Target confirmed Thursday that the PIN data of its customers’ bank ATM cards were stolen in the previously-reported huge breach affecting 40 million card accounts.
But the third-largest U.S. retailer said it was sure that the PIN information remains “safe and secure.”
“We remain confident that PIN numbers are safe and secure,” Target said in Thursday’s statement. “The PIN information was fully encrypted at the keypad, remained encrypted within our system, and remained encrypted when it was removed from our systems.”
Target may have downplayed the ramifications of the PIN theft, but some security experts warn that it exposed customers to more risk than the retailer had made previously revealed..
“It means there is potential for gaining access to debit card accounts,” Shane Shook, an executive with the cyber security firm Cylance Inc, who has investigated some of the biggest cyber breaches, told Reuters.

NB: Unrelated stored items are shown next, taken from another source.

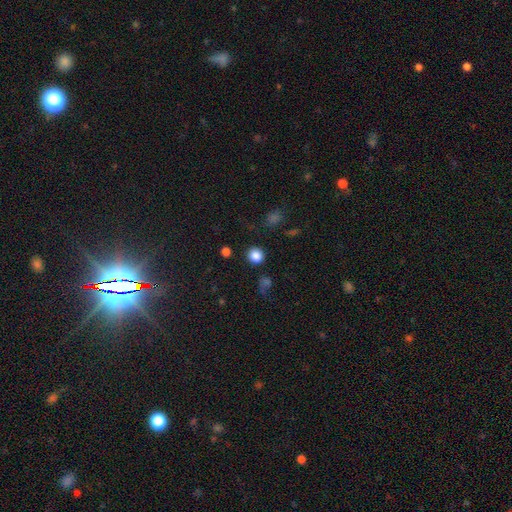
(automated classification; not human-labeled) Smooth or featured?
  - smooth: 84% *
  - star or artifact: 12%
  - featured or disk: 4%
How rounded?
  - round: 91% *
  - in between: 9%
  - cigar-shaped: 1%
Merging?
  - none: 88% *
  - minor disturbance: 6%
  - major disturbance: 3%
  - merger: 2%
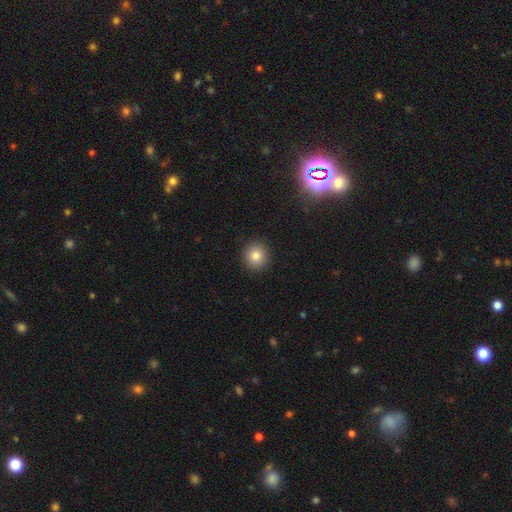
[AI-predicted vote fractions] Smooth or featured: smooth — 83% (star or artifact — 11%)
How rounded: round — 91% (in between — 8%)
Merging: none — 92% (minor disturbance — 5%)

The problem is that many debit card users deploy easy-to-guess numbers like 1234. Shook told Reuters that in some investigations he has found that more than 20 percent of PINs could easily be guessed.
Security experts advise all Target debit card users to replace their cards if they haven’t already done so. The breach occurred from Nov. 27 through Dec. 1.

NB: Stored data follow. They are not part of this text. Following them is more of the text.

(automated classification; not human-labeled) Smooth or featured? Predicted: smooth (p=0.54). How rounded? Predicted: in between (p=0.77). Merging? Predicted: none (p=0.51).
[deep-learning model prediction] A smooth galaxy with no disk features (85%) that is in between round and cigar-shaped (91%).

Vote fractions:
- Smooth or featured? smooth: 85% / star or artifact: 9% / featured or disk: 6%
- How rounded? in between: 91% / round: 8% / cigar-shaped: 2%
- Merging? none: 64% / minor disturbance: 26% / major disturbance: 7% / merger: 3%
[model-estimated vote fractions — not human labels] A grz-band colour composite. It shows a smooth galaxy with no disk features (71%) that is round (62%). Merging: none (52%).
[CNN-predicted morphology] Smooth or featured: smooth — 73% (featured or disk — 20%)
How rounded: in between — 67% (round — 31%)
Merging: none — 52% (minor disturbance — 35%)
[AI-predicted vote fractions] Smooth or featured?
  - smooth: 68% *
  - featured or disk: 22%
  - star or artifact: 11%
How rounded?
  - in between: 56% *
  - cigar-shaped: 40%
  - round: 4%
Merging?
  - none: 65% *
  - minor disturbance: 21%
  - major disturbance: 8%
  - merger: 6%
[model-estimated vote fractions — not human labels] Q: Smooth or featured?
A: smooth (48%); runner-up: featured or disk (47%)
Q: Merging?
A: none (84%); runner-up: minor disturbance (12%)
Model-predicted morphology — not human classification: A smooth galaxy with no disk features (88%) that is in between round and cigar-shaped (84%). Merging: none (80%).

Here’s more from Target’s statement Thursday:
“Target does not have access to nor does it store the encryption key within our system. The PIN information is encrypted within Target’s systems and can only be decrypted when it is received by our external, independent payment processor. What this means is that the “key” necessary to decrypt that data has never existed within Target’s system and could not have been taken during this incident.”
“The most important thing for our guests to know is that their debit card accounts have not been compromised due to the encrypted PIN numbers being taken.”